[START OF EXCERPTED DATA]

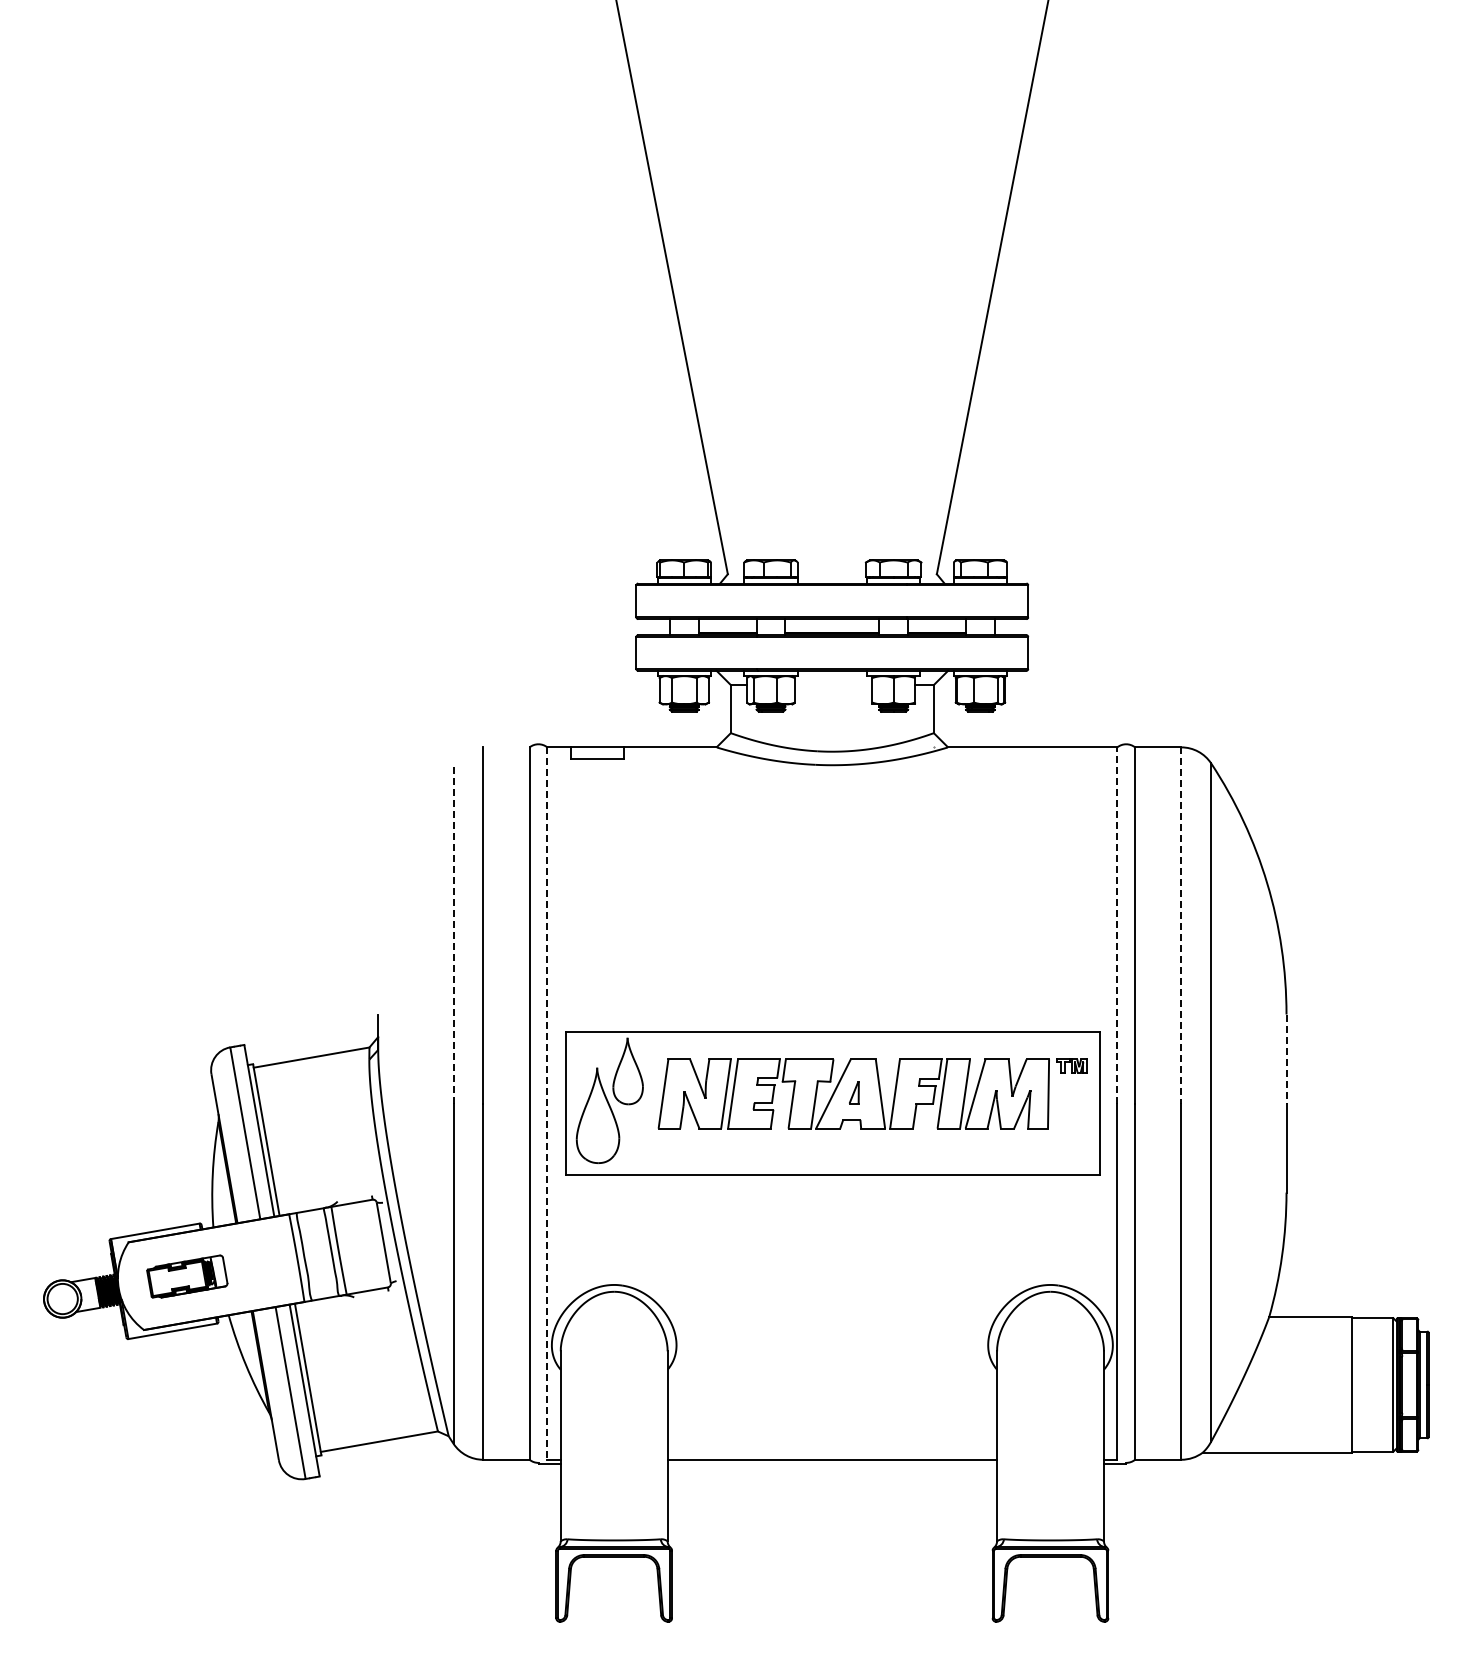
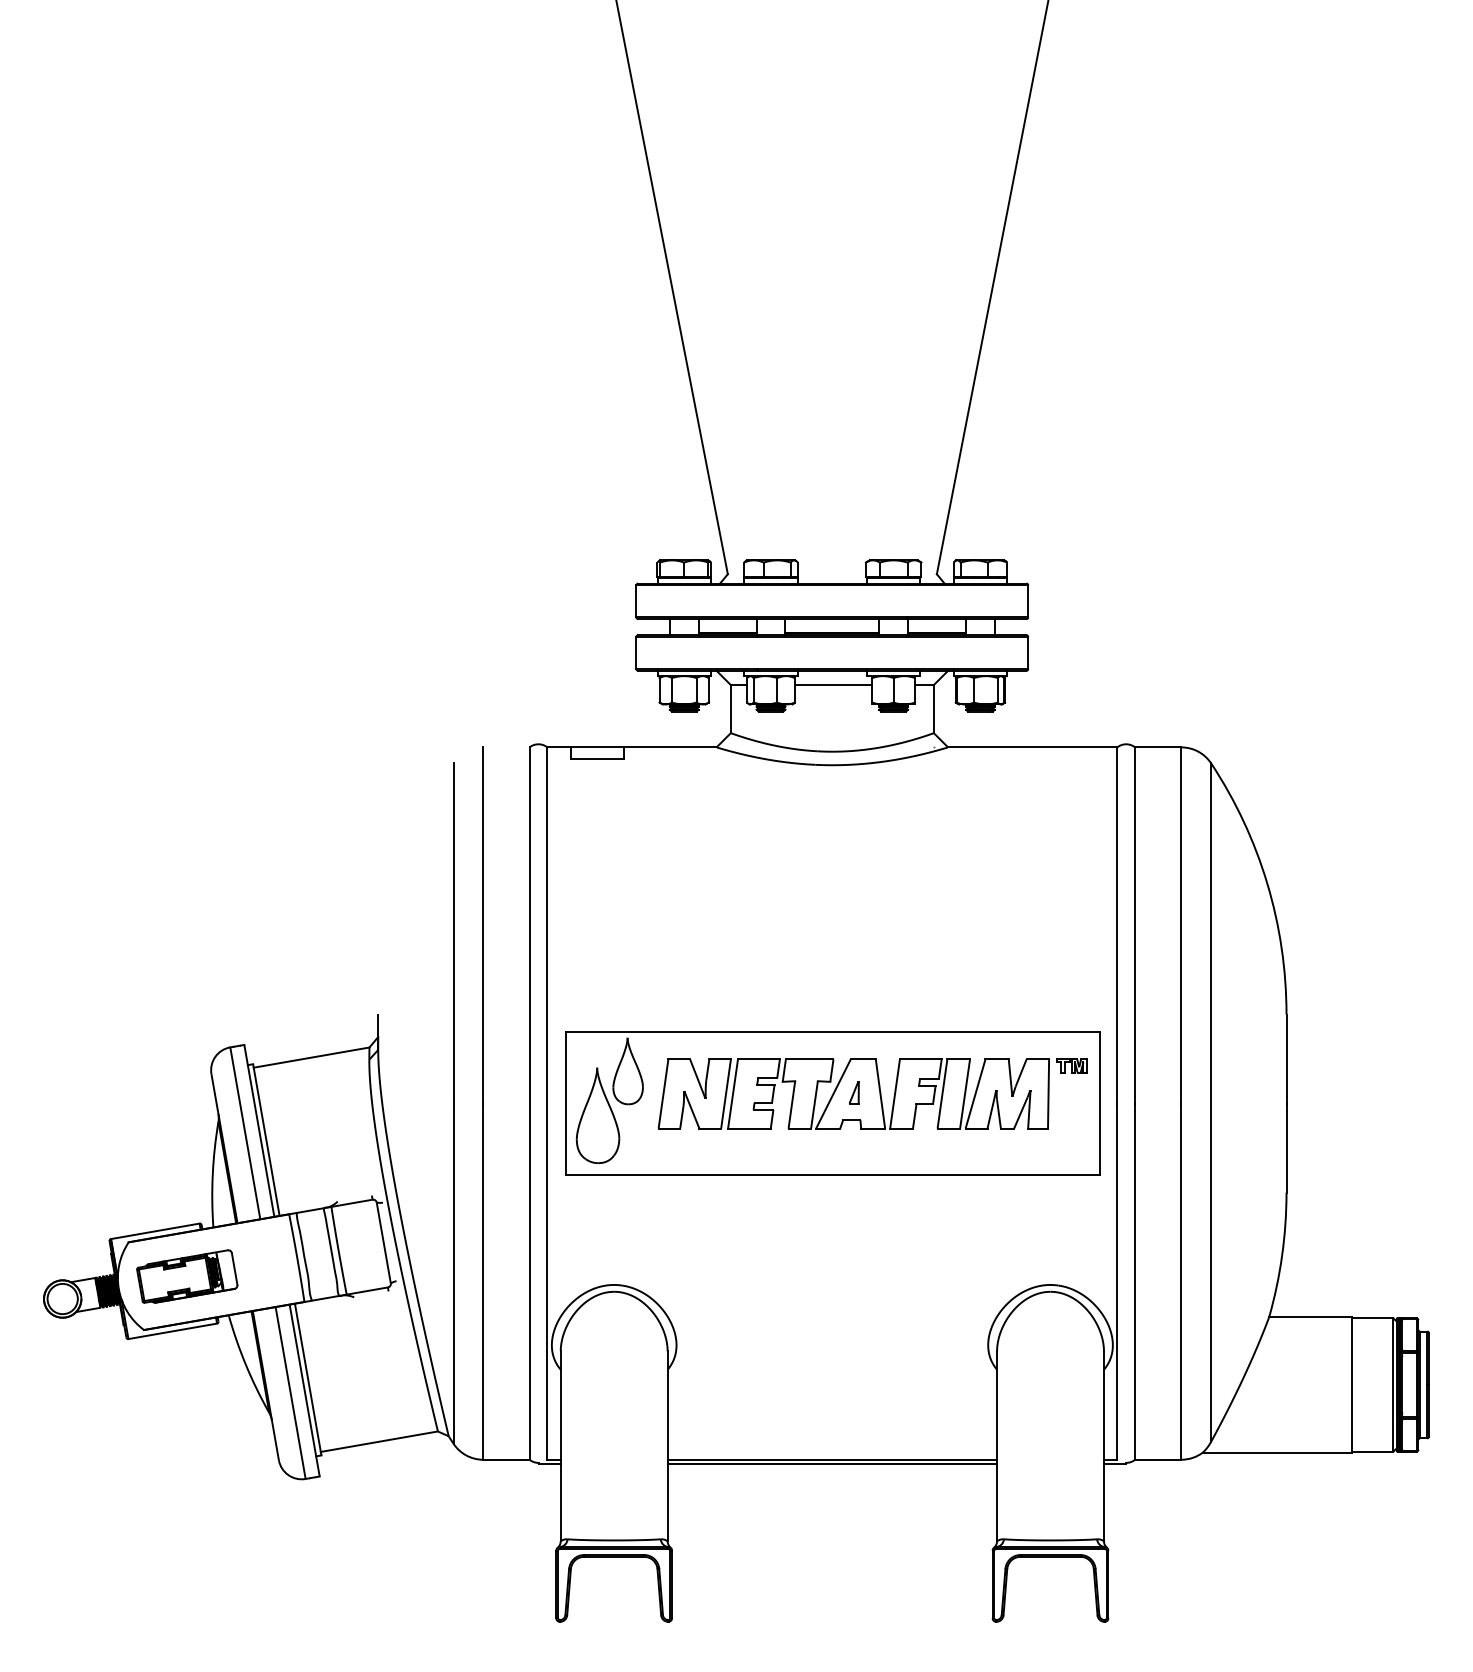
line at (833, 685): none -> present
line at (1117, 924): dashed -> solid
line at (1181, 925): dashed -> solid
line at (453, 932): dashed -> solid
line at (1286, 1059): dashed -> solid
line at (547, 1104): dashed -> solid
part at (187, 1276) size: 83x45 px -> 103x55 px
line at (832, 1464): none -> present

[END OF EXCERPTED DATA]

▶ [TO BE DONE] Rewrite all the records with each "dashed" changed to "broken" and everything else kept the same. Leave the pictures out of your answer.

▶ [FINISHED ANSWER]
line at (833, 685): none -> present
line at (1117, 924): broken -> solid
line at (1181, 925): broken -> solid
line at (453, 932): broken -> solid
line at (1286, 1059): broken -> solid
line at (547, 1104): broken -> solid
part at (187, 1276) size: 83x45 px -> 103x55 px
line at (832, 1464): none -> present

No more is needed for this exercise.